:: The exercise ::
Print the listing that follows, character for character.

- - -

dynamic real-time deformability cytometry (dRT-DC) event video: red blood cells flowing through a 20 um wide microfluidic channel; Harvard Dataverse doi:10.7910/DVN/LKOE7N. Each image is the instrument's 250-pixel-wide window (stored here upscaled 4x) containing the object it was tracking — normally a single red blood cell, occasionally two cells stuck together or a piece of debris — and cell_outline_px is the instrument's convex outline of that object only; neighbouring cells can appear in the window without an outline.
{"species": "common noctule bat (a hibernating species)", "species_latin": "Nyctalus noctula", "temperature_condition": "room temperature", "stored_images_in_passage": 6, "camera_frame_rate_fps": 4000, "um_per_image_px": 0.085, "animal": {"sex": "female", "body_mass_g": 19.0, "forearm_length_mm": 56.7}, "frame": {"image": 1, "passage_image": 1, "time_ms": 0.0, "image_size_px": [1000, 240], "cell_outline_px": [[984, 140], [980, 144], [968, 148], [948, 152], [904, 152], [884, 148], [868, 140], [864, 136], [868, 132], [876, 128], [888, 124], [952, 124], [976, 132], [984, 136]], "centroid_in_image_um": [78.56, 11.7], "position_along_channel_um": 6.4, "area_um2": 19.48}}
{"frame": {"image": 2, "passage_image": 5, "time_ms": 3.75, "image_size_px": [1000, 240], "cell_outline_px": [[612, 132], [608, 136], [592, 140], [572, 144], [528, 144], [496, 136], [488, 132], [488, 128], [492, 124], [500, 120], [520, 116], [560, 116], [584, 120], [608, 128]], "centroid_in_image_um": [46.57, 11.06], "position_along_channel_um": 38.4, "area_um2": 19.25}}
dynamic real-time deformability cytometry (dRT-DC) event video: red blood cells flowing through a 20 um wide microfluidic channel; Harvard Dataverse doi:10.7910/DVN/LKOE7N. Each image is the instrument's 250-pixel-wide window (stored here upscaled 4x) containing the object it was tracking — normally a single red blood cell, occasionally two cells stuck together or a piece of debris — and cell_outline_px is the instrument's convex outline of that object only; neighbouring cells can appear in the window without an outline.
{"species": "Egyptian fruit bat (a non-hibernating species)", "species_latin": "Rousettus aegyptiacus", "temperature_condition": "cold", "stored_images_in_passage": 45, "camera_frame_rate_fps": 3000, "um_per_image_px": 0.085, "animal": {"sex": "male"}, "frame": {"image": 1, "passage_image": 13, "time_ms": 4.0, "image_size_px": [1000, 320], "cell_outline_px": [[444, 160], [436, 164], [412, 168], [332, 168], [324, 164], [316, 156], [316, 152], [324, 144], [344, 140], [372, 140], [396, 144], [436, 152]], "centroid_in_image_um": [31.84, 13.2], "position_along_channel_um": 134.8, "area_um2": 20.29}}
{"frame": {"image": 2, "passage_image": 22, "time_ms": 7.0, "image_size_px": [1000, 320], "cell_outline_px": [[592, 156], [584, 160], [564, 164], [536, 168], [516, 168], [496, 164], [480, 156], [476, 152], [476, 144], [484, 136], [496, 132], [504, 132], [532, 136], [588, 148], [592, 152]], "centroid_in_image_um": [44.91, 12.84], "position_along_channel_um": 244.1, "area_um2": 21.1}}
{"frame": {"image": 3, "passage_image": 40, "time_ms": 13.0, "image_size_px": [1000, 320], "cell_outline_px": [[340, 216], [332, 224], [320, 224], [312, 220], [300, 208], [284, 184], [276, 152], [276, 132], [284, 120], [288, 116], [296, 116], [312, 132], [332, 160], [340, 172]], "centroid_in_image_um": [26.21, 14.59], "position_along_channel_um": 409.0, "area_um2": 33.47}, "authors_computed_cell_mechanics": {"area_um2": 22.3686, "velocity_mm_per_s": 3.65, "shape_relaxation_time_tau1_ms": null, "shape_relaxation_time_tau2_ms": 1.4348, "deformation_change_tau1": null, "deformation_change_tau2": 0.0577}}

- - -

:: Result ::
dynamic real-time deformability cytometry (dRT-DC) event video: red blood cells flowing through a 20 um wide microfluidic channel; Harvard Dataverse doi:10.7910/DVN/LKOE7N. Each image is the instrument's 250-pixel-wide window (stored here upscaled 4x) containing the object it was tracking — normally a single red blood cell, occasionally two cells stuck together or a piece of debris — and cell_outline_px is the instrument's convex outline of that object only; neighbouring cells can appear in the window without an outline.
{"species": "common noctule bat (a hibernating species)", "species_latin": "Nyctalus noctula", "temperature_condition": "room temperature", "stored_images_in_passage": 6, "camera_frame_rate_fps": 4000, "um_per_image_px": 0.085, "animal": {"sex": "female", "body_mass_g": 19.0, "forearm_length_mm": 56.7}, "frame": {"image": 1, "passage_image": 1, "time_ms": 0.0, "image_size_px": [1000, 240], "cell_outline_px": [[984, 140], [980, 144], [968, 148], [948, 152], [904, 152], [884, 148], [868, 140], [864, 136], [868, 132], [876, 128], [888, 124], [952, 124], [976, 132], [984, 136]], "centroid_in_image_um": [78.56, 11.7], "position_along_channel_um": 6.4, "area_um2": 19.48}}
{"frame": {"image": 2, "passage_image": 5, "time_ms": 3.75, "image_size_px": [1000, 240], "cell_outline_px": [[612, 132], [608, 136], [592, 140], [572, 144], [528, 144], [496, 136], [488, 132], [488, 128], [492, 124], [500, 120], [520, 116], [560, 116], [584, 120], [608, 128]], "centroid_in_image_um": [46.57, 11.06], "position_along_channel_um": 38.4, "area_um2": 19.25}}
dynamic real-time deformability cytometry (dRT-DC) event video: red blood cells flowing through a 20 um wide microfluidic channel; Harvard Dataverse doi:10.7910/DVN/LKOE7N. Each image is the instrument's 250-pixel-wide window (stored here upscaled 4x) containing the object it was tracking — normally a single red blood cell, occasionally two cells stuck together or a piece of debris — and cell_outline_px is the instrument's convex outline of that object only; neighbouring cells can appear in the window without an outline.
{"species": "Egyptian fruit bat (a non-hibernating species)", "species_latin": "Rousettus aegyptiacus", "temperature_condition": "cold", "stored_images_in_passage": 45, "camera_frame_rate_fps": 3000, "um_per_image_px": 0.085, "animal": {"sex": "male"}, "frame": {"image": 1, "passage_image": 13, "time_ms": 4.0, "image_size_px": [1000, 320], "cell_outline_px": [[444, 160], [436, 164], [412, 168], [332, 168], [324, 164], [316, 156], [316, 152], [324, 144], [344, 140], [372, 140], [396, 144], [436, 152]], "centroid_in_image_um": [31.84, 13.2], "position_along_channel_um": 134.8, "area_um2": 20.29}}
{"frame": {"image": 2, "passage_image": 22, "time_ms": 7.0, "image_size_px": [1000, 320], "cell_outline_px": [[592, 156], [584, 160], [564, 164], [536, 168], [516, 168], [496, 164], [480, 156], [476, 152], [476, 144], [484, 136], [496, 132], [504, 132], [532, 136], [588, 148], [592, 152]], "centroid_in_image_um": [44.91, 12.84], "position_along_channel_um": 244.1, "area_um2": 21.1}}
{"frame": {"image": 3, "passage_image": 40, "time_ms": 13.0, "image_size_px": [1000, 320], "cell_outline_px": [[340, 216], [332, 224], [320, 224], [312, 220], [300, 208], [284, 184], [276, 152], [276, 132], [284, 120], [288, 116], [296, 116], [312, 132], [332, 160], [340, 172]], "centroid_in_image_um": [26.21, 14.59], "position_along_channel_um": 409.0, "area_um2": 33.47}, "authors_computed_cell_mechanics": {"area_um2": 22.3686, "velocity_mm_per_s": 3.65, "shape_relaxation_time_tau1_ms": null, "shape_relaxation_time_tau2_ms": 1.4348, "deformation_change_tau1": null, "deformation_change_tau2": 0.0577}}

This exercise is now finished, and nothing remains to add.